Counting down the days to the Beijing Olympic Games, people are
showing little sign of losing their appetite for property in China.
Although the pace in several booming cities in China eased somewhat
in the last quarter, nationwide prices have risen more than 10
percent since January. Shenzhen residential property, for example,
strikes a chord with a year-on-year increase of 28 percent in the
first quarter of this year. Where should Hong Kong investors look
to secure one bright spot to pour their savings on?
Beijing, being the host city, understandably has accounted for a
construction frenzy surrounding the Olympic Games. At least twelve
sports centers, a new cross-city underground railway, a host of
office towers, a massive airport terminal, and a colossal
French-designed egg-shaped theatre in the city center and related
infrastructure has costed the capital nearly US$40 billion.
Officials estimate that building works related to the Games have
been contributing more than twenty percent to Beijing's annual
growth since 2003. Therefore, special attention has been drawn to
Beijing's property market. In January Beijing's mayor, Wang Qishan,
announced plans to boost the construction of affordable housing,
which naturally would sustain the growth momentum of the
construction activities.
During the first quarter, Beijing recorded an 8.7 percent jump
in housing prices, compared to the same period last year. This,
while impressive to some, pales in comparison to Shanghai and
Shenzhen, where average prices rose 15 percent. One reason why
Beijing residential prices witnessed relatively moderate increases
was the sharp rise in new supply which jumped 9.7 percent year on
year, taking gross residential floor area of new supply in the city
to 3.6 million square meters. The ample supply tampered price
rises.
Therefore, average capital value for Beijing's luxury properties
is reasonably valued, at US$1,979 per square meter, registering a
quarter-on-quarter rise of 3 percent and year-on-year increase of
8.7 percent .
Monthly rentals for Beijing's luxury properties rose a mere 1
percent in the first three months of the year, compared to the same
period last year to US$19.5 per square meter.

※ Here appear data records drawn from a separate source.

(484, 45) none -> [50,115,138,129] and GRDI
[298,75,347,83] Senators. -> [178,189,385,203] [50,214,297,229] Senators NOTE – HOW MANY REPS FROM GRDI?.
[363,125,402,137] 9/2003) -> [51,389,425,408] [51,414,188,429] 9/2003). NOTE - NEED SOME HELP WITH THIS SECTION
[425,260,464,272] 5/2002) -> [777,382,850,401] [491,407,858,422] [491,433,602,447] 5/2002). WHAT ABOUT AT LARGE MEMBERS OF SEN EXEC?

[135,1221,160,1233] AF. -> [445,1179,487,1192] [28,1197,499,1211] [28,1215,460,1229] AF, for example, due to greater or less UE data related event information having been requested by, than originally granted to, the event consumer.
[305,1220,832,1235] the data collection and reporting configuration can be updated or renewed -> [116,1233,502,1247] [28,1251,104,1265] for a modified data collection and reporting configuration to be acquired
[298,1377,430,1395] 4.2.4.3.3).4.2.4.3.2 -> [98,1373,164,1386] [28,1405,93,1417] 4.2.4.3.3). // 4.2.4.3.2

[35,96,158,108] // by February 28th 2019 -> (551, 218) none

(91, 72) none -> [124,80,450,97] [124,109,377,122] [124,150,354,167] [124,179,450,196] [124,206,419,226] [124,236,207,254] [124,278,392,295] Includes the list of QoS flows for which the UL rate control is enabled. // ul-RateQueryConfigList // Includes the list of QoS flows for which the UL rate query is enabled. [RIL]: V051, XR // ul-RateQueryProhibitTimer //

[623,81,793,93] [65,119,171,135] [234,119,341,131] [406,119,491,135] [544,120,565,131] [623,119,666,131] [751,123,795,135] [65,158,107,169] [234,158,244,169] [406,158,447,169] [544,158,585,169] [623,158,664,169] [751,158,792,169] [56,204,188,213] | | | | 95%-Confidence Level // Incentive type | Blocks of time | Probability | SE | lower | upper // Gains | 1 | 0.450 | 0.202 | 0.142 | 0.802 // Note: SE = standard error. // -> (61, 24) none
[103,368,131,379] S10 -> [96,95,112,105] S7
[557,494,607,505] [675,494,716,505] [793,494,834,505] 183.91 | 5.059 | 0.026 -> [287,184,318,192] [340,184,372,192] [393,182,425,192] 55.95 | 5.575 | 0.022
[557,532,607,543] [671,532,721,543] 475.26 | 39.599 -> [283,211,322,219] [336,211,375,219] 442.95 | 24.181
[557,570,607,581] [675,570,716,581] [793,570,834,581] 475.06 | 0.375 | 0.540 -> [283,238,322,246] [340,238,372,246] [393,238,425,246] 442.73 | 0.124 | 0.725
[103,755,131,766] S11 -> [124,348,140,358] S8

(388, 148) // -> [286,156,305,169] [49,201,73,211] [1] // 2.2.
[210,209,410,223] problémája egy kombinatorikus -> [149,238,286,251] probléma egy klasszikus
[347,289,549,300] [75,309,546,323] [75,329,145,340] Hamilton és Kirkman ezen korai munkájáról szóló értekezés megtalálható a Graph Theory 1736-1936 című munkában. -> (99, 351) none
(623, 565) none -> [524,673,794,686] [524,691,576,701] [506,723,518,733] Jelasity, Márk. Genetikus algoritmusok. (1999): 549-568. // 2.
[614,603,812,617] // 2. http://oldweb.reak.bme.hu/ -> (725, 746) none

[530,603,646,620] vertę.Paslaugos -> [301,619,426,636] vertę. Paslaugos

As for Shanghai, the city had a total new supply of residential
gross floor area of 32.7 million square meters as at December 2006,
an increase of 16.1 percent from 2005. During the first three
months of the year, the residential transaction volume in the
city's primary market dropped by 14.3 percent to 41,067 deals from
47,952 deals transacted in the fourth quarter of last year.
Transactions slowed in the first quarter in part due to the
Chinese New Year holiday season. In Shanghai, 4.5 million square
meters of residential space was taken up during the first quarter,
versus 5.5 million square meters during the last quarter of 2006.
Luxury residential properties in Shanghai were priced at US$3,419
per square meter in the first quarter of 2007, a 5 percent surge
from the same period last year, reflecting robust demand in the
sector.
Monthly rentals for Shanghai luxury residential properties rose
2.7 percent quarter-on-quarter or 8 percent year-on-year to US$26.5
per square meter during the first quarter. Foreign investment has
continued to fuel Shanghai's property market, which is
bolstered by high level of real estate developments and
acquisitions.
More foreign companies have set up offices in Shanghai which has
further boosted demand for accommodation required for expatriates
stationed in the city. The capital values and monthly rentals of
luxury properties are expected to increase by 10 percent and 5
percent respectively this year.
During the first quarter, total real estate investment declined
by 16.2 percent year-on-year to 8.6 billion yuan in Shanghai. The
slowdown in real estate investment was attributed to the impact of
administrative measures taken to curb the sizzling property
market.
Driven by the strong economic performance and investment
sentiment, residential properties in Shenzhen achieved higher
capital values in the first three months of the year. Average
capital values for luxury properties stood at US$1,800 per square
meter in the first quarter, marking a quarter-on-quarter gain
of 6 percent and year-on-year increase of 28 percent.
The monthly rentals for Shenzhen's luxury residential properties
have slightly increased by 0.7 percent quarter-on-quarter or 1.5
percent year-on-year to US$13.5 per square meter. Both capital
values and monthly rentals will continue to grow this year rising
15 percent and 2 percent respectively.
So, it can be demonstrated the upcoming Olympic Games have been
a strong catalyst for growth of China property market. That, in
turn, has prompted authorities to fashion administrative measures
for the capital to regulate runaway growth. So, while China's
housing is still hot, Beijing's property sector market has cooled -
relatively. Housing prices in the city have been checked,
delivering more recent investment opportunities to secure better
values than in Shanghai and Shenzhen.